Gov. Michelle Lujan Grisham has chosen “delivering for New Mexico” as her messaging campaign for her re-election. It’s an interesting choice of words, and the policies she claims to be “delivering” are equally interesting.
She boasts of things like more taxpayer money to teachers, but hasn’t given those raises based on merit or measurable successes in the field.
Despite a 14% increase in government spending, she gave back an eighth of one percent with a gross receipts “tax cut,” which is enough to afford the average New Mexico family half of an extra hamburger when they dare splurge on a night out on the town in this economy.
The most glaring hypocrisy of her “delivering for New Mexico” is her claim of adding jobs and boosting the state economy.
If our social media overlords were concerned about truth, they’d flag these types of posts as misinformation.
According to the actual data, New Mexico had the slowest recovery since COVID hit in early 2020. While the governor boasts of creating jobs and growing the economy, The Land of Ma˜nana actually ranks last in post-COVID economic recovery and first in the country in unemployment.

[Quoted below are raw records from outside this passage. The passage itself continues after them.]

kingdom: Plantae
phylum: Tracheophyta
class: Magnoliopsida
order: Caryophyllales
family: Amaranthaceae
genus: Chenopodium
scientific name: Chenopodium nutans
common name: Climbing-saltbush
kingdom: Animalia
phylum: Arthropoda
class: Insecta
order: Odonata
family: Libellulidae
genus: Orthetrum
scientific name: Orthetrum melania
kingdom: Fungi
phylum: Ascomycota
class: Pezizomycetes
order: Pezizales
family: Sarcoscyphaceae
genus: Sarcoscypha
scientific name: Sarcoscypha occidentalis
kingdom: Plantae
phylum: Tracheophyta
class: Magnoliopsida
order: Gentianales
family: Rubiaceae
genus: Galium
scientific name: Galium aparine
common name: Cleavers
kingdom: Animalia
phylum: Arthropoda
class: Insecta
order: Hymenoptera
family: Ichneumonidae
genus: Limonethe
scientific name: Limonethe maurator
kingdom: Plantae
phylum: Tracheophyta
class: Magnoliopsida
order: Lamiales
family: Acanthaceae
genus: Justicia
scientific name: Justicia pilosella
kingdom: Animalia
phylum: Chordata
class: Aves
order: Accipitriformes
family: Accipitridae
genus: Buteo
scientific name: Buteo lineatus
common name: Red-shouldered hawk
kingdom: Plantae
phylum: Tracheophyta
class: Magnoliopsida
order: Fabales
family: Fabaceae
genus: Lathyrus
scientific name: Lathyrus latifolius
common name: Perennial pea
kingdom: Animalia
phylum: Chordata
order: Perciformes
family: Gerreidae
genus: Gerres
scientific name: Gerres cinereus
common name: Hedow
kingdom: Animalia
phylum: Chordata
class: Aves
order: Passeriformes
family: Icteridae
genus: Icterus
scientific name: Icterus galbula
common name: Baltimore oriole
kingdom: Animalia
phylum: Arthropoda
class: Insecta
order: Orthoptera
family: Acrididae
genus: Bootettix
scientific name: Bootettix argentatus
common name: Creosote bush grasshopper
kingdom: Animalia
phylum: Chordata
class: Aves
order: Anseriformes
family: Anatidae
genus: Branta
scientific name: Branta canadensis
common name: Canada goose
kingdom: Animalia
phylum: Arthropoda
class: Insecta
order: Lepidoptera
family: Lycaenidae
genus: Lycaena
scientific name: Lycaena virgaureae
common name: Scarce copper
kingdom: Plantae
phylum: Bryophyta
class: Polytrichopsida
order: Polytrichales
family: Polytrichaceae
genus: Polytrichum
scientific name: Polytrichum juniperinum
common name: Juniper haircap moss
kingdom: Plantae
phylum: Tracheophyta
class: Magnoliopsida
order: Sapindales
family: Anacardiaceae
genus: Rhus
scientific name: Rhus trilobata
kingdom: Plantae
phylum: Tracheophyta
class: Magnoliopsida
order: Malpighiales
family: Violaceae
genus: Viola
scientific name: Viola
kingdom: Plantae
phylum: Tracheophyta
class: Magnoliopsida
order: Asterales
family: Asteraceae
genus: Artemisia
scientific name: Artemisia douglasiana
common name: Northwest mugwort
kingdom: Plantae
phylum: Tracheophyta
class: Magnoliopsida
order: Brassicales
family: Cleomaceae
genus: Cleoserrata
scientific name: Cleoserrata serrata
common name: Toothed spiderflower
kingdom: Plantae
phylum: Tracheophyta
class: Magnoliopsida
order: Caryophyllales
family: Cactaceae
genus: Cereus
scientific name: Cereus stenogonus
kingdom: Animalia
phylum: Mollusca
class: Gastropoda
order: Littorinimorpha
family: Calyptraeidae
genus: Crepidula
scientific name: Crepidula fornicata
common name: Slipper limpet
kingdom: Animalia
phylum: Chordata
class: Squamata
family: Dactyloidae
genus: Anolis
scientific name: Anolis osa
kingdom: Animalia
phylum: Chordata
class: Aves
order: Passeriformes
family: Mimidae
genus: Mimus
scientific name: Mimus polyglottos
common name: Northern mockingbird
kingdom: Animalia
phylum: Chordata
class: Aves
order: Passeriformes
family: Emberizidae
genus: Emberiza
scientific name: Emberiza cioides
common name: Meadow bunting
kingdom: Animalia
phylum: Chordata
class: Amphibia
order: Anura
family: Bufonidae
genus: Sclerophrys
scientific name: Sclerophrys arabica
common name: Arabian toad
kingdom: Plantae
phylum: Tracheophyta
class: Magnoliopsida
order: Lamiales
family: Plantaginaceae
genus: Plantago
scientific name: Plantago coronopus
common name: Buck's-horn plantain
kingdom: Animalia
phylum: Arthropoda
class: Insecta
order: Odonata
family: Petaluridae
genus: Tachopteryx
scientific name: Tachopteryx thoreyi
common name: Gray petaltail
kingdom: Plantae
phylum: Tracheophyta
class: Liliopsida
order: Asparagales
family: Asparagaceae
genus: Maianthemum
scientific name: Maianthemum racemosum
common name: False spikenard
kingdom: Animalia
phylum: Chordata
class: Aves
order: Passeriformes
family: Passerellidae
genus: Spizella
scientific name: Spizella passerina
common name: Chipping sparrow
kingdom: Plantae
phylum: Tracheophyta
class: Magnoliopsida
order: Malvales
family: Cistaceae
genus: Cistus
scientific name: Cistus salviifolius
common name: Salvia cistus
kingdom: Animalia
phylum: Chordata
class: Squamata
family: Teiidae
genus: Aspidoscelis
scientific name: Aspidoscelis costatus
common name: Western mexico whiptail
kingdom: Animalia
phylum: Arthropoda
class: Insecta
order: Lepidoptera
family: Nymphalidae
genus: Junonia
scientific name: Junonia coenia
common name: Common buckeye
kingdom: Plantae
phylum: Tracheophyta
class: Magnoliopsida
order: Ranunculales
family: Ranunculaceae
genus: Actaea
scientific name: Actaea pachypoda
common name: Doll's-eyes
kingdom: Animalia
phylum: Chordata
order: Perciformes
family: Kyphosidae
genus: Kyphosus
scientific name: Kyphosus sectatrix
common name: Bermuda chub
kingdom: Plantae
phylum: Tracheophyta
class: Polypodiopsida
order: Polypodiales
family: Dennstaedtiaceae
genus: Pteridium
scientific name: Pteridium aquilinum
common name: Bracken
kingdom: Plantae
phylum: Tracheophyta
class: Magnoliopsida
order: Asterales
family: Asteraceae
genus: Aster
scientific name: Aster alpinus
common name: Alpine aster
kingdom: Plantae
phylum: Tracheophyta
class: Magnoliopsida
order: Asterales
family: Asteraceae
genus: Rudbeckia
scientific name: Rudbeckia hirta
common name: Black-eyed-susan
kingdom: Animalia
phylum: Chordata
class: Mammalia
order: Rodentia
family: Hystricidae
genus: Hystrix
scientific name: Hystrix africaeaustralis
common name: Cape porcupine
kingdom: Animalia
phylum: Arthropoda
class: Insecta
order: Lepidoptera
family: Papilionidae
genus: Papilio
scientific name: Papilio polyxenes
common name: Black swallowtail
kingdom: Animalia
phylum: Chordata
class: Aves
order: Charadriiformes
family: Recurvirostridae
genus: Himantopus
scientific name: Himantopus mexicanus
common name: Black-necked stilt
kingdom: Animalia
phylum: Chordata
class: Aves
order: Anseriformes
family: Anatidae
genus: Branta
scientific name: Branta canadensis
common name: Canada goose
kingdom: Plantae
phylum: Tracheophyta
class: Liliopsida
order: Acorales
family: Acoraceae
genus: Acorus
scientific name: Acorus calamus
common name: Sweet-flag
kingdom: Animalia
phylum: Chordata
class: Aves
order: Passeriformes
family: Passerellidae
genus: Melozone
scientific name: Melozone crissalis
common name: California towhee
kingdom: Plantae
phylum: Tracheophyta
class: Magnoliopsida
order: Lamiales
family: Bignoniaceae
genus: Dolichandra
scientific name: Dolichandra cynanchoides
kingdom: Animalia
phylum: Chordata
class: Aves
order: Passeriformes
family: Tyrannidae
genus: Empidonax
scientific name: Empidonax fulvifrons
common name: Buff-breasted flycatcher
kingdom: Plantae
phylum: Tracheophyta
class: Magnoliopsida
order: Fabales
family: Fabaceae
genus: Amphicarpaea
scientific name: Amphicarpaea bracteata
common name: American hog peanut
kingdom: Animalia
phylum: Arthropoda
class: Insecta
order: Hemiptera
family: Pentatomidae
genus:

It wouldn’t be fair to compare New Mexico’s economic recovery to one of the most socialist states in the country, and yet even California has a lower unemployment rate than us.
But it turns out that the “fair” comparison — against New Mexico’s regional neighbors — is actually less flattering.
New Mexico’s unemployment rate is 2.5 times higher than Utah’s, 2.1 times Oklahoma’s, 1.5 times Arizona’s, 1.4 times Colorado’s, and 1.2 times higher than Texas’.
According to WalletHub’s analysis of the fastest recoveries since COVID, New Mexico ranked 50th.
This isn’t surprising.
After two years of job-killing COVID measures, New Mexico was one of the last states to lift mandates. We saw flat population growth in the last decade, according to Census data. Our legislature in the most-recent session salivated over historic oil and gas revenues by spending an extra billion dollars on social welfare programs, while job creation, cutting crime, and lowering taxes — things that would actually attract people and business to the state — were largely ignored.
As the third largest oil producer in the country, New Mexico’s majority Democrat party did nothing to offset record-high gas prices or 40-year high inflation.
But again, none of that is surprising. New Mexico has been led by Democrats for the better part of a century, and we continually rank last in all measures of well-being — from education and income — and first in every category that should be last — like welfare dependency and community safety. You get what you vote for, and New Mexico has been voting for it for decades.
What’s surprising is that the governor thinks she can boast that our state’s measured decline is somehow a success.
If being last is Grisham’s definition of “delivering for New Mexicans,” perhaps New Mexicans could pool their resources to buy the governor a dictionary.
Or better yet, voter her out in November.